Shareholders have sued Take-Two Interactive Software in Delaware Chancery Court for the company’s rejection of a takeover offer in which Electronic Arts Inc. offered a 64-percent premium, according to press reports.
The suit claims that Take-Two, maker of the hit video game Grand Theft Auto, rebuffed its game-making rival’s $26-a-share offer, for a total of $2 billion, so that Take-Two management and other insiders could enrich themselves at the expense of other shareholders, according to the online version of the Wall Street Journal..
Shortly after the Feb. 19 Electronic Arts offer, Take-Two altered its compensation agreement so that it effectively would award certain officers and employees with big payouts under certain circumstances if there is a change-of-control.

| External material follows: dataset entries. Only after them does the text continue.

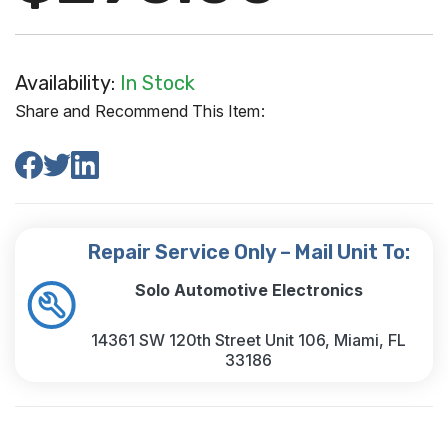
Availability:
In Stock
Share and Recommend This Item:
Repair Service Only – Mail Unit To:
Solo Automotive Electronics
14361 SW 120th Street Unit 106, Miami, FL
33186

Executive chairman Strauss Zelnick; CEO Ben Feder; and executive vice president Karl Slatoff were not included since they have a separate compensation agreement.
“These types of plans are fairly common for publicly traded companies,” the company said in a regulatory filing when it announced the compensation changes last week. “In fact, both Electronic Arts and [Take-Two] have change in control severance plans,” it added.

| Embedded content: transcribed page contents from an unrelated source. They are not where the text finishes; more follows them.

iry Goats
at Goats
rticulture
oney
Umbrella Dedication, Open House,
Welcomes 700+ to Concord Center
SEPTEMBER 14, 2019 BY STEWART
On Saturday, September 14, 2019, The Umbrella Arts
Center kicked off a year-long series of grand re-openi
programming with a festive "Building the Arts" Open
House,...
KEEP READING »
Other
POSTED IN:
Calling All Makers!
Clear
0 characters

According to the Journal, the lawsuit was filed last Friday in Chancery Court and named as defendants Zelnick and Feder, as well as ZelnickMedia Corp., which manages Take-Two.
The lawsuit claims that the increase in ZelnickMedia’s compensation in the event of a “change in control” will hurt the company’s ability to get a higher price from EA, according to the report.
“We believe that the claims lack merit, and intend to defend vigorously against them,” the company reportedly said in a statement.
Take-Two was been embroiled in other problems before the Electronic Arts hostile bid and the shareholder challenge to Take-Two’s rejection. It was involved the stock-option backdating scandal. And a former PricewaterhouseCoopers audit partner for the company recently settled civil charges related to accounting fraud at the publisher of the blockbuster “Grand Theft Auto” video-game series.